* Start Source material *

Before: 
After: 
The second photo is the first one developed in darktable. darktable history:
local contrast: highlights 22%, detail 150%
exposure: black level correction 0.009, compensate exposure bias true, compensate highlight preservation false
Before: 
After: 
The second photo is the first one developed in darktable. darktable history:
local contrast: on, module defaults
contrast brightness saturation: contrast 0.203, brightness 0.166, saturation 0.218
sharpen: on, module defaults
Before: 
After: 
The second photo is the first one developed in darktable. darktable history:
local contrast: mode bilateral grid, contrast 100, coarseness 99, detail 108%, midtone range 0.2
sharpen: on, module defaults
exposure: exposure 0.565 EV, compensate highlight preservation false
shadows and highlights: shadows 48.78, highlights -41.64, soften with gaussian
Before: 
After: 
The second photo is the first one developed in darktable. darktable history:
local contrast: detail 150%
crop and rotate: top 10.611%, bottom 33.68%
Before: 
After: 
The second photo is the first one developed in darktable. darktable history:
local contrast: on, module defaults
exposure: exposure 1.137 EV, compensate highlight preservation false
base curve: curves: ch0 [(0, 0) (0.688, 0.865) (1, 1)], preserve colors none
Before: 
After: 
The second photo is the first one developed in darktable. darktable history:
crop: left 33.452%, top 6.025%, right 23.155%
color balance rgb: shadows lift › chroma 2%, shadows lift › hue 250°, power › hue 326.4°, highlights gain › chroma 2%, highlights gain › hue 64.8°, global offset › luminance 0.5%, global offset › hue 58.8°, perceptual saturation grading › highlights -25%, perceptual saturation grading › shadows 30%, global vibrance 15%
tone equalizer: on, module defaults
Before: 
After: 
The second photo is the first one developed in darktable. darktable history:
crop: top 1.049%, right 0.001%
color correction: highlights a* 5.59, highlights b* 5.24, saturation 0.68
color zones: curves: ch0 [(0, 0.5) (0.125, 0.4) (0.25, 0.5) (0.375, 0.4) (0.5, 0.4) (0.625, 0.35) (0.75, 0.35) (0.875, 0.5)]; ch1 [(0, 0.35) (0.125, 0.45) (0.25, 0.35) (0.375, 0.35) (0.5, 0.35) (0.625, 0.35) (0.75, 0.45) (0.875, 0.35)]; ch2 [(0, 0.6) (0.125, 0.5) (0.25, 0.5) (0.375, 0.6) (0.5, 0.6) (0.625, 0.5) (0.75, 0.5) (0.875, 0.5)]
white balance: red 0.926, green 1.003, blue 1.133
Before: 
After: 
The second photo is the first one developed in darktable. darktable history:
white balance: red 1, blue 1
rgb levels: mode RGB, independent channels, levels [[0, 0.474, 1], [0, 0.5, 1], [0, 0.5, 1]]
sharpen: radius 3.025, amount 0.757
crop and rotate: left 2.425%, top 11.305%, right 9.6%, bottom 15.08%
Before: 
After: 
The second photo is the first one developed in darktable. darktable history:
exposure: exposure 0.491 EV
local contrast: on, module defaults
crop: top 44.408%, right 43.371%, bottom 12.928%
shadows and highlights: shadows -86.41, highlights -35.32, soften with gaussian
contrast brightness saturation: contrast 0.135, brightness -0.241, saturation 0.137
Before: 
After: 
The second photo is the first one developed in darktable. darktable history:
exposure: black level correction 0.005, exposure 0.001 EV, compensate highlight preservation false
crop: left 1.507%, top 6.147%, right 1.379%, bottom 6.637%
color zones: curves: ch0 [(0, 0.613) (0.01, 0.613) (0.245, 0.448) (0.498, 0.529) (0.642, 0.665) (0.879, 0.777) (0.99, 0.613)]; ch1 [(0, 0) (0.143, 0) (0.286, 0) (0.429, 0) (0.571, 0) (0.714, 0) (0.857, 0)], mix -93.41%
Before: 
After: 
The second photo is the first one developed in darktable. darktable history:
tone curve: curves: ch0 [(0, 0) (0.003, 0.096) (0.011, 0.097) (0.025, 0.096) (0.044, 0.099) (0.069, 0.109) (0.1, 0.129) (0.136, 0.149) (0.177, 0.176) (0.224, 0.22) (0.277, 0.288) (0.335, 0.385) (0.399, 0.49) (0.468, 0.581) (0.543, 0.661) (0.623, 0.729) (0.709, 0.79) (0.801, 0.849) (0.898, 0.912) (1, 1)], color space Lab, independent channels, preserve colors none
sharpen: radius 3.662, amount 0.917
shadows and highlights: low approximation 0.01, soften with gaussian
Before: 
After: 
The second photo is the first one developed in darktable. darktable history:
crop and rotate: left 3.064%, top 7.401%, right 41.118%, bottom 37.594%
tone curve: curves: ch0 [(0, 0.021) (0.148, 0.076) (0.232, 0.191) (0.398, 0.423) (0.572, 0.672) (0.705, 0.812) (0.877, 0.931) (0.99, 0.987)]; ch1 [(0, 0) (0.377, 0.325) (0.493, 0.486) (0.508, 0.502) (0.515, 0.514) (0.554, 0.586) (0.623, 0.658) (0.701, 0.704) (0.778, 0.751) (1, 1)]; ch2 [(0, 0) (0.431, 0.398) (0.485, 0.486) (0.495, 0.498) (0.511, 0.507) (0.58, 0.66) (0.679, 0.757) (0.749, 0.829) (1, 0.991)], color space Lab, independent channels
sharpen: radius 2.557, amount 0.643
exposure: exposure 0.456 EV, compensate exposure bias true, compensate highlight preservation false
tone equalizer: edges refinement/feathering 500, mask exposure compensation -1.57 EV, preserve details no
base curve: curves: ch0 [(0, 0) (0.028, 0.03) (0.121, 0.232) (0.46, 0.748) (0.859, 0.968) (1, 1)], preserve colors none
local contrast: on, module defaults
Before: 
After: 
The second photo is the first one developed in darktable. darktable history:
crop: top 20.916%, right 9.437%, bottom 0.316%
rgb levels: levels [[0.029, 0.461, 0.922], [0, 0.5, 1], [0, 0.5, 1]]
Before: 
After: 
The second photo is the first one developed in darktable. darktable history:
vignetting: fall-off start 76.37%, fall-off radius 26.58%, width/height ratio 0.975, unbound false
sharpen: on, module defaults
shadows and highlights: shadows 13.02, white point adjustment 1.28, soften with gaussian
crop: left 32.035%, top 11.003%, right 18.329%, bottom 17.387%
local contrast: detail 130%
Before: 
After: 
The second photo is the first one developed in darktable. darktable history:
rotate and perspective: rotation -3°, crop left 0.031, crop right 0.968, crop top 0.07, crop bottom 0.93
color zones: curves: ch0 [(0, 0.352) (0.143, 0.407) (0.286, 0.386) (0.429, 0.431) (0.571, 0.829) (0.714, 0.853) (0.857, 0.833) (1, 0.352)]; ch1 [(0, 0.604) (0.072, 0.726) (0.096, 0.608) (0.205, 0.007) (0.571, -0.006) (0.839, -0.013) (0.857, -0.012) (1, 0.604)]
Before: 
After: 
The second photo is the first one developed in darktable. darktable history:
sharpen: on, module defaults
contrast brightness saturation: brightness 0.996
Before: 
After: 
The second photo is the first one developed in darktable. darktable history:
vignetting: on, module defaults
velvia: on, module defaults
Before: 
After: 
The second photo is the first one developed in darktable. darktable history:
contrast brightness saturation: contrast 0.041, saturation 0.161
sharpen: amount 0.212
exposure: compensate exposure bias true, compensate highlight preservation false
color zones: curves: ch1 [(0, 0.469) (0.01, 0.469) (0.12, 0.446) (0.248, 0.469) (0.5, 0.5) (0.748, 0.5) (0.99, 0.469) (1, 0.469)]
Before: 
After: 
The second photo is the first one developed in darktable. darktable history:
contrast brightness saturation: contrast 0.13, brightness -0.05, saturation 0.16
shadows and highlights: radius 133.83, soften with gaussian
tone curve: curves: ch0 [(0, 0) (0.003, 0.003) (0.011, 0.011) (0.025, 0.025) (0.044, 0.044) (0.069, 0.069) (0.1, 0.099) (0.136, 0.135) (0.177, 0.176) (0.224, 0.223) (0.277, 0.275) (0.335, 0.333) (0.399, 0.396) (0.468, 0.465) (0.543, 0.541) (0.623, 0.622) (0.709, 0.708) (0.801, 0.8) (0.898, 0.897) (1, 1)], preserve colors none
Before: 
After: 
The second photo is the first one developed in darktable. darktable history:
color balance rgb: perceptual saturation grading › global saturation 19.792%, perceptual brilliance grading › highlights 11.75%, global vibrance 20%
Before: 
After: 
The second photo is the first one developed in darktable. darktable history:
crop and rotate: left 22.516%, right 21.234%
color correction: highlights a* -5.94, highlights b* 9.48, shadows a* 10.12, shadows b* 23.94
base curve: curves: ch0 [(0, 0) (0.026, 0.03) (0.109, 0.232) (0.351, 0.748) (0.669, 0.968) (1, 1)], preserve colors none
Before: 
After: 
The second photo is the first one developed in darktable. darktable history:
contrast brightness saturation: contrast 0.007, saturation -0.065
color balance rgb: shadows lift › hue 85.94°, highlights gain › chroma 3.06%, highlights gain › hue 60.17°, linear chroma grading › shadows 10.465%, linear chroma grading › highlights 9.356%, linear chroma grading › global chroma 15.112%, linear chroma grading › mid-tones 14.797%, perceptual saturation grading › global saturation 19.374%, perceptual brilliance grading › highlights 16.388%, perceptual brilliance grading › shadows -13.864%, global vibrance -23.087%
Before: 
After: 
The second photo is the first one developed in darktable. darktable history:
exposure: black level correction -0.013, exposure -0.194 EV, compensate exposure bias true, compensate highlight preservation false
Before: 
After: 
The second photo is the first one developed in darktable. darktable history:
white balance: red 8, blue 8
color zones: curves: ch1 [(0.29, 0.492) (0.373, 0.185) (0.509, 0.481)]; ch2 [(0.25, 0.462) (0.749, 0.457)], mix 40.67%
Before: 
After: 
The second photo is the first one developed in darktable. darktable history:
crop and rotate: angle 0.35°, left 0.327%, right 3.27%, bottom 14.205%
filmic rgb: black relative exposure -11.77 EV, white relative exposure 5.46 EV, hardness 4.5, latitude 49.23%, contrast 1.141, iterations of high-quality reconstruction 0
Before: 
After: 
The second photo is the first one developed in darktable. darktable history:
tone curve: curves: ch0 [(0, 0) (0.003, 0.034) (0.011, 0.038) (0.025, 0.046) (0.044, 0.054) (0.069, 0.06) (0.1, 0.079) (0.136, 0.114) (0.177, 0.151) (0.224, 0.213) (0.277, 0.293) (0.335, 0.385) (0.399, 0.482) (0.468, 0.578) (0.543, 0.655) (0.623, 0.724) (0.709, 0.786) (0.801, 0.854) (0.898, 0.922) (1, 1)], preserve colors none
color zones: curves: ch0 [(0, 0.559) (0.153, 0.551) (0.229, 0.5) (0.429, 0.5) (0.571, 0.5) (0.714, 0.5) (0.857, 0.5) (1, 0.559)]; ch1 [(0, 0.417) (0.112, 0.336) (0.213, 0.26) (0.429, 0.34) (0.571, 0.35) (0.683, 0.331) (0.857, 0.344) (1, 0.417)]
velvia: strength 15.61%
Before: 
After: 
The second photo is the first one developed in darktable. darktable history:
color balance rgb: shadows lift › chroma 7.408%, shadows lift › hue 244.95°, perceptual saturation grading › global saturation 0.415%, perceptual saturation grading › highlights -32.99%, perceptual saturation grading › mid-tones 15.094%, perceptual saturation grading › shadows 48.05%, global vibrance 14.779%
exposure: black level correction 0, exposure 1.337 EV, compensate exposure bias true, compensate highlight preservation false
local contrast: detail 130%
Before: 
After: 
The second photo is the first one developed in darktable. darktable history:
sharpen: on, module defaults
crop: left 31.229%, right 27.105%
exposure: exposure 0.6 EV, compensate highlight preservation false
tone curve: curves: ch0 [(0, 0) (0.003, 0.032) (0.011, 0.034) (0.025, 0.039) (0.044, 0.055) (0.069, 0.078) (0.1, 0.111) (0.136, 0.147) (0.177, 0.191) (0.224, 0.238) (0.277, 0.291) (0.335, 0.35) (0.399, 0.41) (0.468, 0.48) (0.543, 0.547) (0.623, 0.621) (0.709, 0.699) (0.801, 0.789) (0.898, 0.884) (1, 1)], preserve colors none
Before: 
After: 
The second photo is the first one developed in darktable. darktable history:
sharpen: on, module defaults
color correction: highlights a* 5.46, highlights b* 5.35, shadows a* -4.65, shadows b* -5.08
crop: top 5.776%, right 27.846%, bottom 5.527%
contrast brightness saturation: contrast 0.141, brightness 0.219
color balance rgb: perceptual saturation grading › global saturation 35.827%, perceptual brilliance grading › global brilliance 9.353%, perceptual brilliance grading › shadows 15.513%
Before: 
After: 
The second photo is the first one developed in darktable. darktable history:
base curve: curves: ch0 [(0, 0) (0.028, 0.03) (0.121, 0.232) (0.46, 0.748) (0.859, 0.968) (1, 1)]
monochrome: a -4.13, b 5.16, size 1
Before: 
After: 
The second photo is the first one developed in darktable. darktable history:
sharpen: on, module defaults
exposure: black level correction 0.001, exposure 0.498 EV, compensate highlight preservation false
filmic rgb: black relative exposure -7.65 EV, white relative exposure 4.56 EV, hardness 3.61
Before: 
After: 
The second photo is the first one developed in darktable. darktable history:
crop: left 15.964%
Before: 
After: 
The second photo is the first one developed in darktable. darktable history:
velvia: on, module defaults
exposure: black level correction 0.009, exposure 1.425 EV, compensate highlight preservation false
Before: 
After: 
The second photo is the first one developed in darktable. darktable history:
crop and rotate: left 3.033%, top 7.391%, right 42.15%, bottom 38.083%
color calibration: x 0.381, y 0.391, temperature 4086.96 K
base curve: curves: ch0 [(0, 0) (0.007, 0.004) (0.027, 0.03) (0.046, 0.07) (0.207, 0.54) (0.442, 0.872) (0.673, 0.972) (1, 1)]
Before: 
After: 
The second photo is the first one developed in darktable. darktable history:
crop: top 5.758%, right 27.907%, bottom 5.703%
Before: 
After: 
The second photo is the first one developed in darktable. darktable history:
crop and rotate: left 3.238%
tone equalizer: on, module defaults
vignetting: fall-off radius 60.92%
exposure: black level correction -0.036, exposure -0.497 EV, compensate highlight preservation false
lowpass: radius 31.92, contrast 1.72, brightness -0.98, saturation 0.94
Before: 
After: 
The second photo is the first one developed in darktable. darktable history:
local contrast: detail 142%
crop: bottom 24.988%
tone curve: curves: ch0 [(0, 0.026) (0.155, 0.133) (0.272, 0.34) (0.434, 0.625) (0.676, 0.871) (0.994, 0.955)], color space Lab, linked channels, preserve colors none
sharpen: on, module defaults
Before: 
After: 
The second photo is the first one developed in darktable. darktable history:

* End Source material *

**What is asked**
Copy the material word for word, beginning at its first line and stopping after the line that contains "base curve: curves: ch0 [(0, 0) (0.688, 0.865)".

**Worked solution**
Before: 
After: 
The second photo is the first one developed in darktable. darktable history:
local contrast: highlights 22%, detail 150%
exposure: black level correction 0.009, compensate exposure bias true, compensate highlight preservation false
Before: 
After: 
The second photo is the first one developed in darktable. darktable history:
local contrast: on, module defaults
contrast brightness saturation: contrast 0.203, brightness 0.166, saturation 0.218
sharpen: on, module defaults
Before: 
After: 
The second photo is the first one developed in darktable. darktable history:
local contrast: mode bilateral grid, contrast 100, coarseness 99, detail 108%, midtone range 0.2
sharpen: on, module defaults
exposure: exposure 0.565 EV, compensate highlight preservation false
shadows and highlights: shadows 48.78, highlights -41.64, soften with gaussian
Before: 
After: 
The second photo is the first one developed in darktable. darktable history:
local contrast: detail 150%
crop and rotate: top 10.611%, bottom 33.68%
Before: 
After: 
The second photo is the first one developed in darktable. darktable history:
local contrast: on, module defaults
exposure: exposure 1.137 EV, compensate highlight preservation false
base curve: curves: ch0 [(0, 0) (0.688, 0.865) (1, 1)], preserve colors none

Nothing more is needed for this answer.